Start of Dataset entries

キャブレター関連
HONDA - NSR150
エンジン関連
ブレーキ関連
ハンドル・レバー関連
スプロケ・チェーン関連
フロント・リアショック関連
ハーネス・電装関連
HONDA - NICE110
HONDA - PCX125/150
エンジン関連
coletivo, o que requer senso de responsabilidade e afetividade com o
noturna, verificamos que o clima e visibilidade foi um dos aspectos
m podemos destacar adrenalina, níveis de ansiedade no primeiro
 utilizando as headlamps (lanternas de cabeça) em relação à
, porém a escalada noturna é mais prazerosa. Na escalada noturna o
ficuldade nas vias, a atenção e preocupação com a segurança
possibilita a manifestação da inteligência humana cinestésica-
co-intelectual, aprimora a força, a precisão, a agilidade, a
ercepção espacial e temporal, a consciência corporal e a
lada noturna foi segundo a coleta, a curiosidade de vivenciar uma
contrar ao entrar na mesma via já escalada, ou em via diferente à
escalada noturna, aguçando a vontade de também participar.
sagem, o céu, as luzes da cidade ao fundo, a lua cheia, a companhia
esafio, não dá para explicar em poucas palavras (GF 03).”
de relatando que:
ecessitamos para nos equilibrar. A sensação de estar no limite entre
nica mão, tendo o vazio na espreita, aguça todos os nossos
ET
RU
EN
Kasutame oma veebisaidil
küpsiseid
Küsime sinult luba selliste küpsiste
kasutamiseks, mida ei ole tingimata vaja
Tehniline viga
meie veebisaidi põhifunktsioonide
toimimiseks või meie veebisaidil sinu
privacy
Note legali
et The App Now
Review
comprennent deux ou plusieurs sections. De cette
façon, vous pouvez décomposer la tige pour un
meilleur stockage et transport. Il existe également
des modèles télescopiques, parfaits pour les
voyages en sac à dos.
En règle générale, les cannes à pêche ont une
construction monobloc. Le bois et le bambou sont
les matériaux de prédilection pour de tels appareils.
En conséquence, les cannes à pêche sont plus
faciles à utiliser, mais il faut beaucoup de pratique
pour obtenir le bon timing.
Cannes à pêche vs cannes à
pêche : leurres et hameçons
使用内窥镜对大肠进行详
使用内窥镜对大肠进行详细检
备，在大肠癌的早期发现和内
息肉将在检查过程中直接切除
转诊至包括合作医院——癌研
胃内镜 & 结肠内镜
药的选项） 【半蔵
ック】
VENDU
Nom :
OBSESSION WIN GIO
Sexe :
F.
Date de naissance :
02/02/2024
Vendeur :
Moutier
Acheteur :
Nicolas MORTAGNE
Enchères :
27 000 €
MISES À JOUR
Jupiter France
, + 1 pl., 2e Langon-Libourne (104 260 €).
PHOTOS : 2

End of Dataset entries

(Task brief) Exactly as they appear above, give the entries again.

(Solved problem)
キャブレター関連
HONDA - NSR150
エンジン関連
ブレーキ関連
ハンドル・レバー関連
スプロケ・チェーン関連
フロント・リアショック関連
ハーネス・電装関連
HONDA - NICE110
HONDA - PCX125/150
エンジン関連
coletivo, o que requer senso de responsabilidade e afetividade com o
noturna, verificamos que o clima e visibilidade foi um dos aspectos
m podemos destacar adrenalina, níveis de ansiedade no primeiro
 utilizando as headlamps (lanternas de cabeça) em relação à
, porém a escalada noturna é mais prazerosa. Na escalada noturna o
ficuldade nas vias, a atenção e preocupação com a segurança
possibilita a manifestação da inteligência humana cinestésica-
co-intelectual, aprimora a força, a precisão, a agilidade, a
ercepção espacial e temporal, a consciência corporal e a
lada noturna foi segundo a coleta, a curiosidade de vivenciar uma
contrar ao entrar na mesma via já escalada, ou em via diferente à
escalada noturna, aguçando a vontade de também participar.
sagem, o céu, as luzes da cidade ao fundo, a lua cheia, a companhia
esafio, não dá para explicar em poucas palavras (GF 03).”
de relatando que:
ecessitamos para nos equilibrar. A sensação de estar no limite entre
nica mão, tendo o vazio na espreita, aguça todos os nossos
ET
RU
EN
Kasutame oma veebisaidil
küpsiseid
Küsime sinult luba selliste küpsiste
kasutamiseks, mida ei ole tingimata vaja
Tehniline viga
meie veebisaidi põhifunktsioonide
toimimiseks või meie veebisaidil sinu
privacy
Note legali
et The App Now
Review
comprennent deux ou plusieurs sections. De cette
façon, vous pouvez décomposer la tige pour un
meilleur stockage et transport. Il existe également
des modèles télescopiques, parfaits pour les
voyages en sac à dos.
En règle générale, les cannes à pêche ont une
construction monobloc. Le bois et le bambou sont
les matériaux de prédilection pour de tels appareils.
En conséquence, les cannes à pêche sont plus
faciles à utiliser, mais il faut beaucoup de pratique
pour obtenir le bon timing.
Cannes à pêche vs cannes à
pêche : leurres et hameçons
使用内窥镜对大肠进行详
使用内窥镜对大肠进行详细检
备，在大肠癌的早期发现和内
息肉将在检查过程中直接切除
转诊至包括合作医院——癌研
胃内镜 & 结肠内镜
药的选项） 【半蔵
ック】
VENDU
Nom :
OBSESSION WIN GIO
Sexe :
F.
Date de naissance :
02/02/2024
Vendeur :
Moutier
Acheteur :
Nicolas MORTAGNE
Enchères :
27 000 €
MISES À JOUR
Jupiter France
, + 1 pl., 2e Langon-Libourne (104 260 €).
PHOTOS : 2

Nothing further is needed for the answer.